Раннее начало (ей ведь только 20 лет!), сказочные гонорары, равные двум, а то и трем месячным стипендиям, покупаемые на них подпольные церковные книжки и подарки маме – всё это завораживало, у нее была самостоятельность, у нее был «талант», как щедро объявил Ане ее редактор. И не только редактор – ее хвалили и другие, мирок этот был тесен, и вот уже совершенно незнакомые люди раскланивались с ней с мягкой улыбкой: они о ней слышали, а возможно, даже читали!
И чем дальше, тем драгоценнее делалась ей эта эфемерная литературная деятельность, потому что на самом-то деле чем дальше, тем в большую зависимость она впадала, и лишь эти никем не читанные рецензии на нечитанные же книги, эти вымученные, чаще одобрительные (для ругани всегда недоставало веры в свою правоту) обзоры, тем более статья о Бродском, которая и принесла ей относительную известность, превращались в вещественное доказательство, что у нее есть, есть и другая жизнь, что она живет и другим тоже.

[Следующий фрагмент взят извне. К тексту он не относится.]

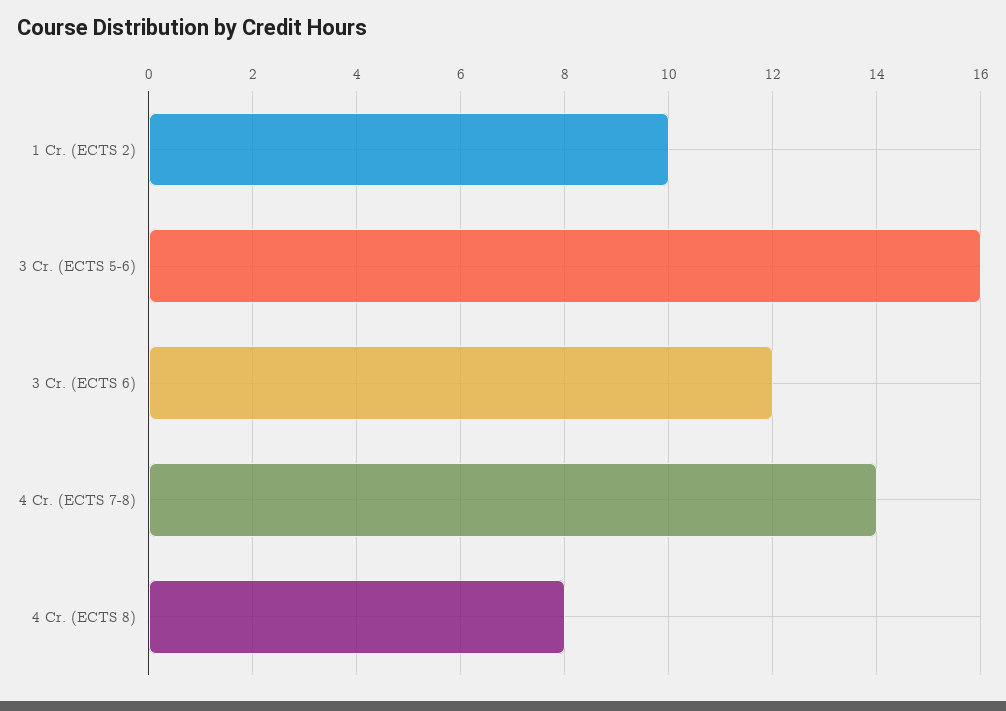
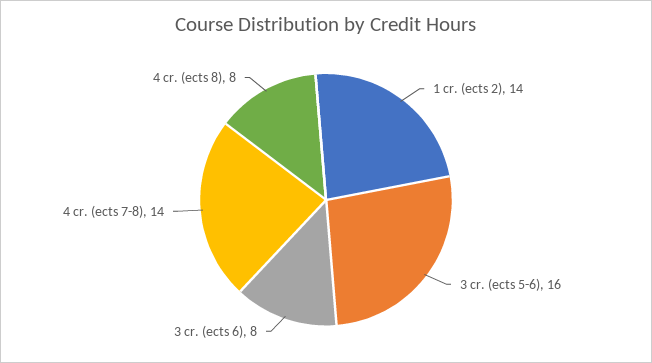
1 Cr. (ECTS 2): 10 -> 14
3 Cr. (ECTS 6): 12 -> 8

Между тем всё яснее она сознавала: нет. Статьи, верстки, карандашные отчеркиванья и нахальные редакторские вопросительные знаки на полях – только краткие отлучки, миги прорывов, уходов, а реальная жизнь ее давно сжалась до единственной точки – точки их встреч и разговоров. Из последних сил, с упрямством и ужасом она отталкивала эту очевидность, эту жесткую данность, она не желала верить.
Она не хотела, все-таки не хотела признаться себе, что ее привязанность к батюшке незаметно дошла до болезненности, ей не хватало его детски, с захлебываньем, он был мамой и папой ее и единственным другом. Ты мой единственный друг! Ты мой единственный друг! Ты мой единственный друг! Вот какие стихи сочинила она про него тогда, стихи, состоящие из трех строчек.
Они говорили по телефону всё доверительней, хотя Аня по-прежнему не смела звонить часто – слишком разным батюшка мог быть в этих телефонных разговорах и слишком очевидно подтверждались некоторые Костины слова.
Не веря собственным глазам и внутренне обмирая, с новой зоркостью, с резкостью фокуса, режущей сердце, она видела, видела порой: за спиной отца Антония, за веселым и светлым обликом скользят недобрые, смутные тени. И это не слабости были, не «человек» – что-то страшней. Этот недобрый сумрак, безусловно, был с ним как-то связан, и сам он о нем хорошо знал. Позвонив батюшке по телефону, Ане не раз случалось заставать его в мрачнейшем расположении духа (в храме на то не было и намека!), он говорил упавшим хриплым голосом, торопился проститься. Он словно бы перестал ее стесняться и перестал выдерживать свою роль.
– Батюшка, что мне делать с моей неровностью?
– А мне, мне что делать с моей неровностью?!
– Батюшка, я сейчас совсем не хочу читать православные книжки.
– Очень хорошо тебя понимаю. Я тоже от них устаю. И тогда читаю что-нибудь полегче.
– Что же?
– Детективы. Честертона – знаешь такого?